J Bacteriol 2004 Nov;186(21):7032-68
Department of Microbial Biochemistry, Institute of Biochemistry and Biophysics of the Polish Academy of Sciences, Ul. Pawinskiego 5A, 02-106 Warsaw, Poland.
P1 is a bacteriophage of Escherichia coli and other enteric bacteria. It lysogenizes its hosts as a circular, low-copy-number plasmid. We have determined the complete nucleotide sequences of two strains of a P1 thermoinducible mutant, P1 c1-100. The P1 genome (93,601 bp) contains at least 117 genes, of which almost two-thirds had not been sequenced previously and 49 have no homologs in other organisms. Protein-coding genes occupy 92% of the genome and are organized in 45 operons, of which four are decisive for the choice between lysis and lysogeny. Four others ensure plasmid maintenance. The majority of the remaining 37 operons are involved in lytic development. Seventeen operons are transcribed from sigma(70) promoters directly controlled by the master phage repressor C1. Late operons are transcribed from promoters recognized by the E. coli RNA polymerase holoenzyme in the presence of the Lpa protein, the product of a C1-controlled P1 gene.
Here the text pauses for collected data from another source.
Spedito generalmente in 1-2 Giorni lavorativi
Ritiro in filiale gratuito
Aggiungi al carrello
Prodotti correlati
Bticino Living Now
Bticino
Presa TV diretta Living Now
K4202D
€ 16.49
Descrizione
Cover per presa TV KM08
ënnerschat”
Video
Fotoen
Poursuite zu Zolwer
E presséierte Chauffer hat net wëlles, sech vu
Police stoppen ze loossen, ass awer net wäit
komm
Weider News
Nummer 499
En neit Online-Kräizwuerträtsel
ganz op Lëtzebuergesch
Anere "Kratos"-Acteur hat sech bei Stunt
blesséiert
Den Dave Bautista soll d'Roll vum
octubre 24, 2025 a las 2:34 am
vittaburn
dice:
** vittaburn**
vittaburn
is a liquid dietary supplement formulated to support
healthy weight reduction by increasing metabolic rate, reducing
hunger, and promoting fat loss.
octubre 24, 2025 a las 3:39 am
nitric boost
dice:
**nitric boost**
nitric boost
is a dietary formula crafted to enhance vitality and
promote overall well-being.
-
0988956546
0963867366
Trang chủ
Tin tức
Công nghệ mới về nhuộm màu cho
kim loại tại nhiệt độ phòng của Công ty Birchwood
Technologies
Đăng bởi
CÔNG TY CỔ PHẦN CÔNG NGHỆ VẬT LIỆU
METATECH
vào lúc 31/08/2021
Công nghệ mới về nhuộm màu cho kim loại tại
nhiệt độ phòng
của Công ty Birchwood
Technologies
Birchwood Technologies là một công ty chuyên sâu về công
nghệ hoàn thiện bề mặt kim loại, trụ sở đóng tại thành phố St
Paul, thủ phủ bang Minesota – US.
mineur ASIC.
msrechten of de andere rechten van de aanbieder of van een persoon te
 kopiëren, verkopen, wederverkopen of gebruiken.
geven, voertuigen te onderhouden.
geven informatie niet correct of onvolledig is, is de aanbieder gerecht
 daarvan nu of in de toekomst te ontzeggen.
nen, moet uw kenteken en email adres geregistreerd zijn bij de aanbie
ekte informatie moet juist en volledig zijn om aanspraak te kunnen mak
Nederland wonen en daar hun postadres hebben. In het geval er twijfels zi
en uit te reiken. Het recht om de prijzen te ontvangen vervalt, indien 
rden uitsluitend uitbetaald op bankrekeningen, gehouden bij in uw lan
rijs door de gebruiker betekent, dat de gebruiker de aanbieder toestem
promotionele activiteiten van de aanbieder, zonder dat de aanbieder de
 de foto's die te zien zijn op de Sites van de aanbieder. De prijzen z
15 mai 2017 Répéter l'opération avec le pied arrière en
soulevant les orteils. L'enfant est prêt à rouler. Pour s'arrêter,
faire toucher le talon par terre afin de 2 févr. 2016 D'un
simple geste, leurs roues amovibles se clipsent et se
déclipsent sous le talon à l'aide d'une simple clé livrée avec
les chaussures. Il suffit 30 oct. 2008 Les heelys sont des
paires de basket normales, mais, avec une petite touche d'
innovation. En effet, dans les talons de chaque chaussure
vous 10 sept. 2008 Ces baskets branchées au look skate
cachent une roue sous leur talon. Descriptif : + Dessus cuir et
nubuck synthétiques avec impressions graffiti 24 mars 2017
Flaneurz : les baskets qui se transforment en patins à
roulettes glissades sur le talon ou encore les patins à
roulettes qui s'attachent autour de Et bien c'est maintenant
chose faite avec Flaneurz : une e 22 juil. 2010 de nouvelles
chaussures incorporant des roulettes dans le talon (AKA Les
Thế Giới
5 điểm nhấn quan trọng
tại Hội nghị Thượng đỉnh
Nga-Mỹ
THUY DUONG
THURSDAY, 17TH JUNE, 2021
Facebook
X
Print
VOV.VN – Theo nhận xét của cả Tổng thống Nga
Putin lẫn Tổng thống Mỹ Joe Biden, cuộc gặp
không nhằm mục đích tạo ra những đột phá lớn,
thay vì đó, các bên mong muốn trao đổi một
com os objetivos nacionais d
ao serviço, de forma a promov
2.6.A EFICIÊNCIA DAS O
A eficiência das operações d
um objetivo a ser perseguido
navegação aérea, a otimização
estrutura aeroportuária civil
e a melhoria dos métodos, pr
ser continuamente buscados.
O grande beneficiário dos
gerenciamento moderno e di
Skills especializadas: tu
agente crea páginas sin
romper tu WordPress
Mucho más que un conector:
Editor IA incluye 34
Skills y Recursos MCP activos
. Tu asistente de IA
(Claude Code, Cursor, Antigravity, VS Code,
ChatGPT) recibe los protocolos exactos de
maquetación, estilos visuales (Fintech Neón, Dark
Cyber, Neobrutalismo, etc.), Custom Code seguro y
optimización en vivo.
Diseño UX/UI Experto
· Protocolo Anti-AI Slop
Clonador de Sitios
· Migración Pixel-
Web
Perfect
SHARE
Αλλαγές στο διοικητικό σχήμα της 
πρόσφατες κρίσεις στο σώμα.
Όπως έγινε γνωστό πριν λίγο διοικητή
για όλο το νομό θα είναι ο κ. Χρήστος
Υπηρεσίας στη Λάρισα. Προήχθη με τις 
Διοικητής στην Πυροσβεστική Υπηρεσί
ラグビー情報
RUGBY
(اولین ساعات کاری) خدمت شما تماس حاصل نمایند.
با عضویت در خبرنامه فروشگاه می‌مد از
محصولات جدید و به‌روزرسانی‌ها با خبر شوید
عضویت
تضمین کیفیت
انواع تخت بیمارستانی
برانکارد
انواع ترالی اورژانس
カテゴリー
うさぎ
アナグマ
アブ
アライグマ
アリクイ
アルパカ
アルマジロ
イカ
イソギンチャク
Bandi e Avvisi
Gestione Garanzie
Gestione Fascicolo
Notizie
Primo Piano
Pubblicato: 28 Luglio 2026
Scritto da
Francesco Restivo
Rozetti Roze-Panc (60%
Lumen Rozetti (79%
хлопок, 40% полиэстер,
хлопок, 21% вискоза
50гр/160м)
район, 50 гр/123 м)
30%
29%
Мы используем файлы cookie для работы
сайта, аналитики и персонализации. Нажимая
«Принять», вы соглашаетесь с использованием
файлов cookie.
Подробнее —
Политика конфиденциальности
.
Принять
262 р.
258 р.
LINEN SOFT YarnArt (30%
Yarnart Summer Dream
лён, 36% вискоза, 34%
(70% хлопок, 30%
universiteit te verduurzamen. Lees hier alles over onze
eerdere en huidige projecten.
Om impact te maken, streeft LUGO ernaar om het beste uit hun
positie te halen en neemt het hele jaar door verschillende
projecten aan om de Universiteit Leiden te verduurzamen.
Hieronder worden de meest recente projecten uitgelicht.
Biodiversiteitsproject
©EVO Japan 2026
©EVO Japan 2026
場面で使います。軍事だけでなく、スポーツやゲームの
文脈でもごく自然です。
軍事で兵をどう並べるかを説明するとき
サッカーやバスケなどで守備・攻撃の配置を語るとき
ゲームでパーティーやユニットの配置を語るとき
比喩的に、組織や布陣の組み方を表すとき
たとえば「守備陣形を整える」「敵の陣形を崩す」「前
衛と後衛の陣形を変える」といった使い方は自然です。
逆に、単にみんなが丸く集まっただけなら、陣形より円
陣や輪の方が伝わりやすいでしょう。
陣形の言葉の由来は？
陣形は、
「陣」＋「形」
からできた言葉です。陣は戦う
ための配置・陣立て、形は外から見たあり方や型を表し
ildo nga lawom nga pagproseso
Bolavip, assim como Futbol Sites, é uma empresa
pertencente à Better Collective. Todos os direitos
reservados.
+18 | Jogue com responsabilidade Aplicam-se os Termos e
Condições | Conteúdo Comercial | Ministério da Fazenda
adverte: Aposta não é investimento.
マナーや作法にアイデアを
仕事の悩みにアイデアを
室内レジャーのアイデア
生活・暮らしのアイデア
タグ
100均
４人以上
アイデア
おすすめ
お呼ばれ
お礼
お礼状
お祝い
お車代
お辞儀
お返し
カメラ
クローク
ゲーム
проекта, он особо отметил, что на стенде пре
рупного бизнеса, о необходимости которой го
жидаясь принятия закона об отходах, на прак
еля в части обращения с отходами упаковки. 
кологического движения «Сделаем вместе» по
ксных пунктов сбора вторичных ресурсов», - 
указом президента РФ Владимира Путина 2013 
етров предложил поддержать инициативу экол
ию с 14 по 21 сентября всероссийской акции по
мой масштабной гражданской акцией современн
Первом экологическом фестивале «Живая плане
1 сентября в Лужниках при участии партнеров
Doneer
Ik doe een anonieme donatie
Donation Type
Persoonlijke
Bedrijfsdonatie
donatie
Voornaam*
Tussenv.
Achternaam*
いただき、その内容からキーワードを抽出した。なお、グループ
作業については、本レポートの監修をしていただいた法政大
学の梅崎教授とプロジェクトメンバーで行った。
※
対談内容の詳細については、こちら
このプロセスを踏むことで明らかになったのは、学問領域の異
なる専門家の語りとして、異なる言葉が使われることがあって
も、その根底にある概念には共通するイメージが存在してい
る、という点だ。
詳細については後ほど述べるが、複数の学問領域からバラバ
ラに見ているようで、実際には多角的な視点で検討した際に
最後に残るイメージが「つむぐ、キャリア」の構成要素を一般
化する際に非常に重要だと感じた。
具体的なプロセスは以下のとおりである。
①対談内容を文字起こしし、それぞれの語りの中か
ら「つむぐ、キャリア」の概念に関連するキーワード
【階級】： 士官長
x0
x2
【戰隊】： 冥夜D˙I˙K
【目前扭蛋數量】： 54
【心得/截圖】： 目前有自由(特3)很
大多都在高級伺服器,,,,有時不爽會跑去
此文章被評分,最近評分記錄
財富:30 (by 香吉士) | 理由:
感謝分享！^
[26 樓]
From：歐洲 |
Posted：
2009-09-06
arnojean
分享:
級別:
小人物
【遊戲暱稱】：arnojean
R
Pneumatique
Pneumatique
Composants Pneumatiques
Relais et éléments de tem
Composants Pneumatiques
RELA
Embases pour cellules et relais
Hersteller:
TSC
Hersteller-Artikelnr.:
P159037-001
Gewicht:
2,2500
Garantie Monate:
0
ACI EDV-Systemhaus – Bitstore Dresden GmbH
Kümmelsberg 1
Three species of P1-encoded tRNAs provide differential controls of translation, and a P1-encoded DNA methyltransferase with putative bifunctionality influences transcription, replication, and DNA packaging. The genome is particularly rich in Chi recombinogenic sites. The base content and distribution in P1 DNA indicate that replication of P1 from its plasmid origin had more impact on the base compositional asymmetries of the P1 genome than replication from the lytic origin of replication.